Cheap flights to Almeria
One of Spain’s best kept secrets, Almería gives you a rich and varied blend of the sights, sea, sun and sand you’ve come to expect from Spain.
One of several jewels in Andalucia’s crown, Almería city itself dates back to the 10th century, when it was a bastion of Moorish rule and an important harbour, a hub for the silk trade, and the scene of countless sieges and conflicts. Today you can take this in at your leisure, explore the medieval town with its staggering cathedrals, fortifications and museums, then stop into one of the city’s many bars for a cool beer and a breather. You’ll also find the best of Spanish cuisine here, with everything from mouth-watering tapas to freshly caught seafood and delicious meaty specialities. If there’s one thing to be said for Almería tourism, it’s definitely tasty.

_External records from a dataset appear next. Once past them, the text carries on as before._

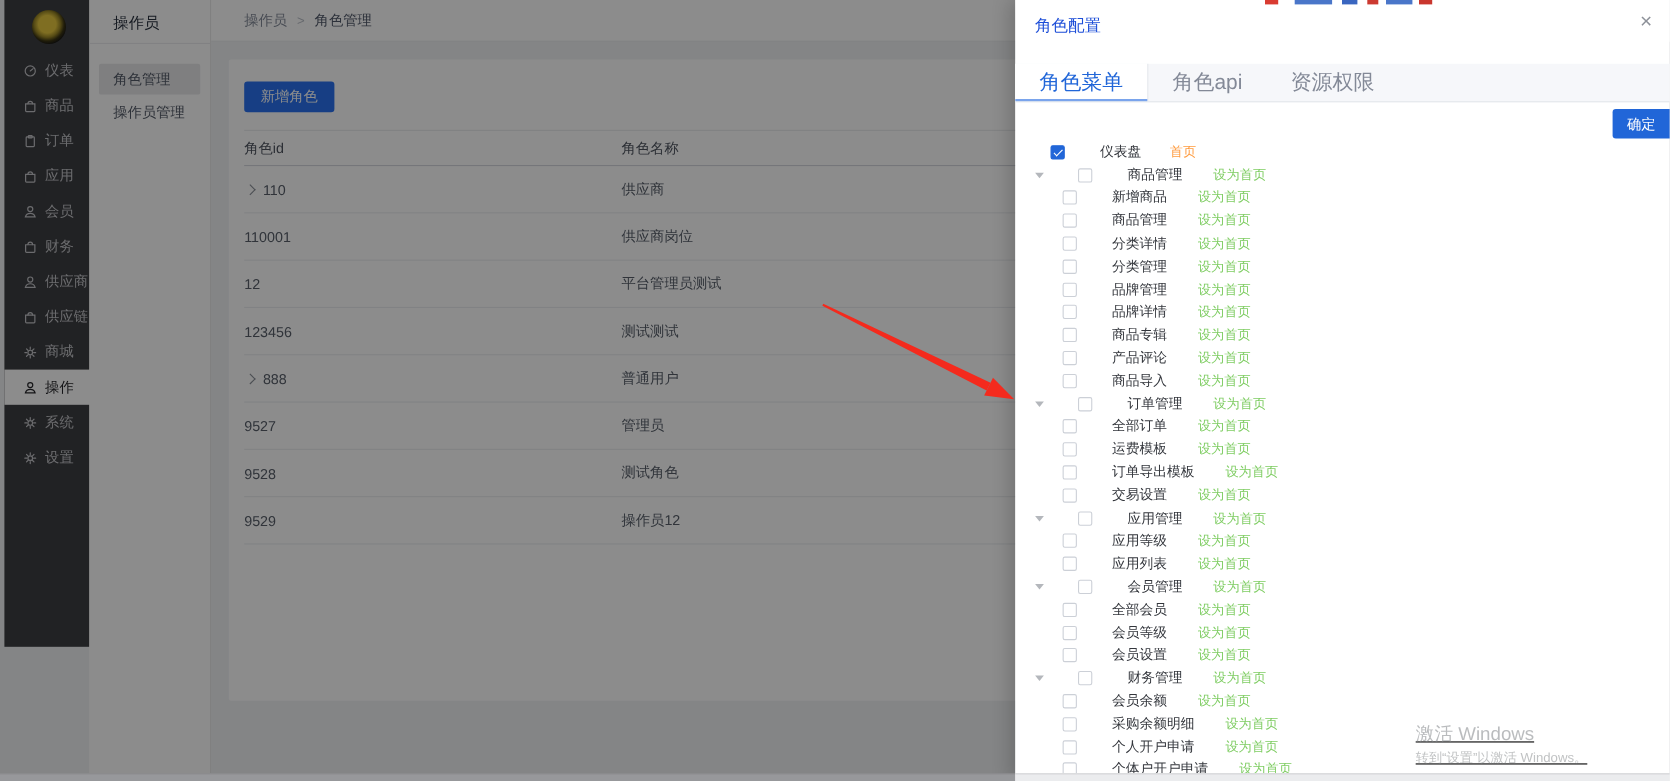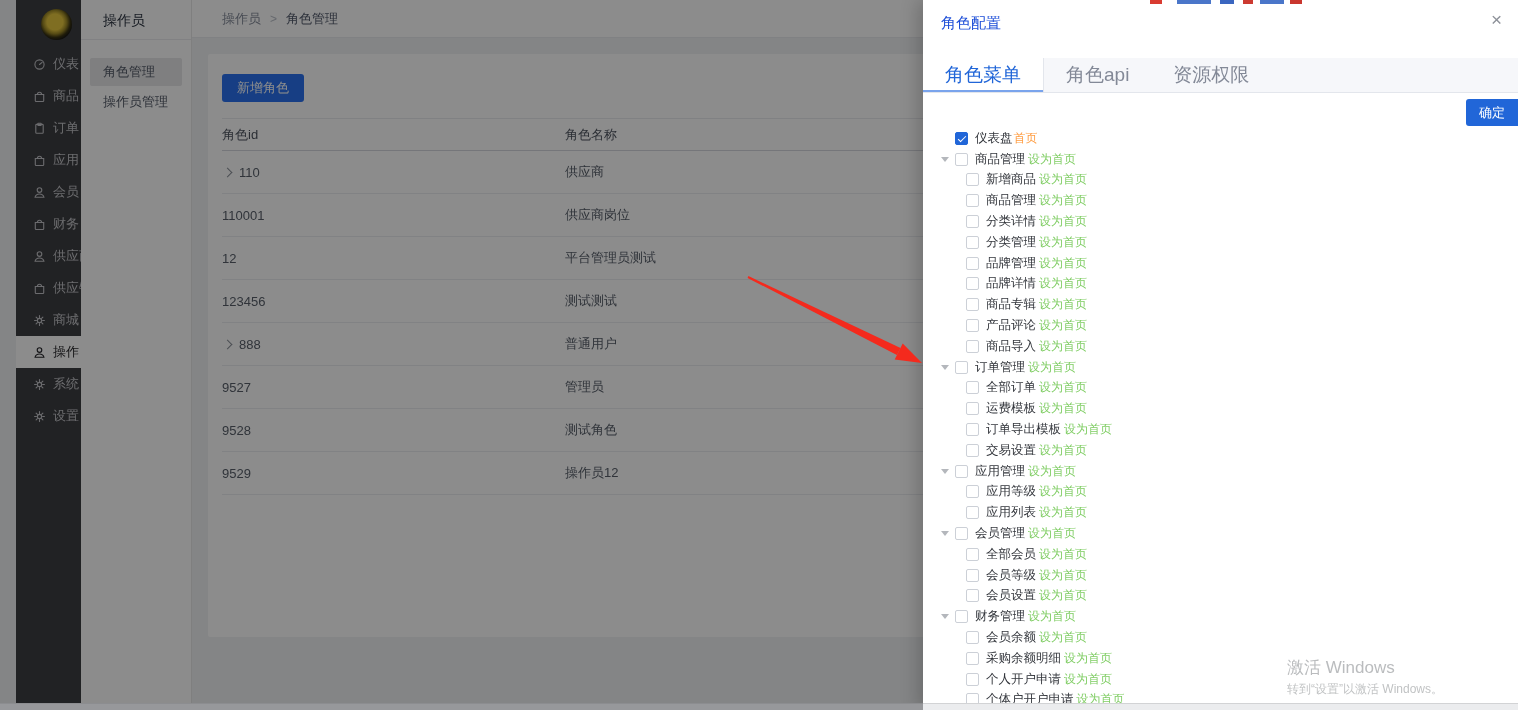--- a/index.html
+++ b/index.html
@@ -18,7 +18,7 @@
   .chip{position:absolute;top:0;height:4px;z-index:8;}
 
   
-  .sidebar{position:absolute;left:16px;top:0;width:81px;height:703px;background:var(--sidebar-bg);z-index:1;}
+  .sidebar{position:absolute;left:4px;top:0;width:81px;height:588px;background:var(--sidebar-bg);z-index:1;}
   .avatar-wrap{height:48px;display:flex;align-items:center;justify-content:center;}
   .avatar{width:31px;height:31px;border-radius:50%;
     background:radial-gradient(circle at 45% 42%, #e8c93f 0 32%, #9c8826 48%, #3a3413 62%, #141414 75%);}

Flamenco rock singer Miguel Campello is playing at the SkyBar annex in El Ejido on 25 April. Dancing and good times guaranteed. miguelcampello.es
The Plaza de la Catedral in the Old Town is one of the city's emblematic squares. As the name suggests, it is dominated by the old cathedral, a fortified building where locals sheltered from pirate attacks in days gone by. There are some great bars and eateries around the square in which to drink in the view.
The San Javier Jazz Festival runs throughout July and has some great acts on stage at a wonderful outdoor venue. Highlights include George Benson and The Family Stone. jazz.sanjavier.es
The stunning fortress known as the Alcazaba, which stands on the hill above the Old Town, is a must-visit site. Built by the Moors and adapted later by the Christian armies, it is a fascinating jumble of architectural styles.
Visit San Jose up the coast to do the "film route" walk in the natural park. It takes in beaches that staged scenes from classic movies such as Peter O'Toole's Lawrence of Arabia. Full details from the tourist office in the village. Afterwards have lunch by the sea near the small harbour.
Less than an hour away by car is the tiny fishing village of Agua Amarga. There are a couple of great restaurants, an attractive beach and some terrific walks along the spectacular rocky coastline, which was formed by volcanic activity millions of years ago.
The Sierra Nevada mountain range is home to the highest peaks in mainland Spain. Its green foothills, known as the Alpujarras, lie less than an hour from the city, and offer striking views of the summits, which are covered with snow for much of the year.
It's summer and it's hot so the beach is calling. Head to scenic San José for some of the best the Spanish coast has to offer, in the unspoilt paradise of the Cabo de Gata nature reserve.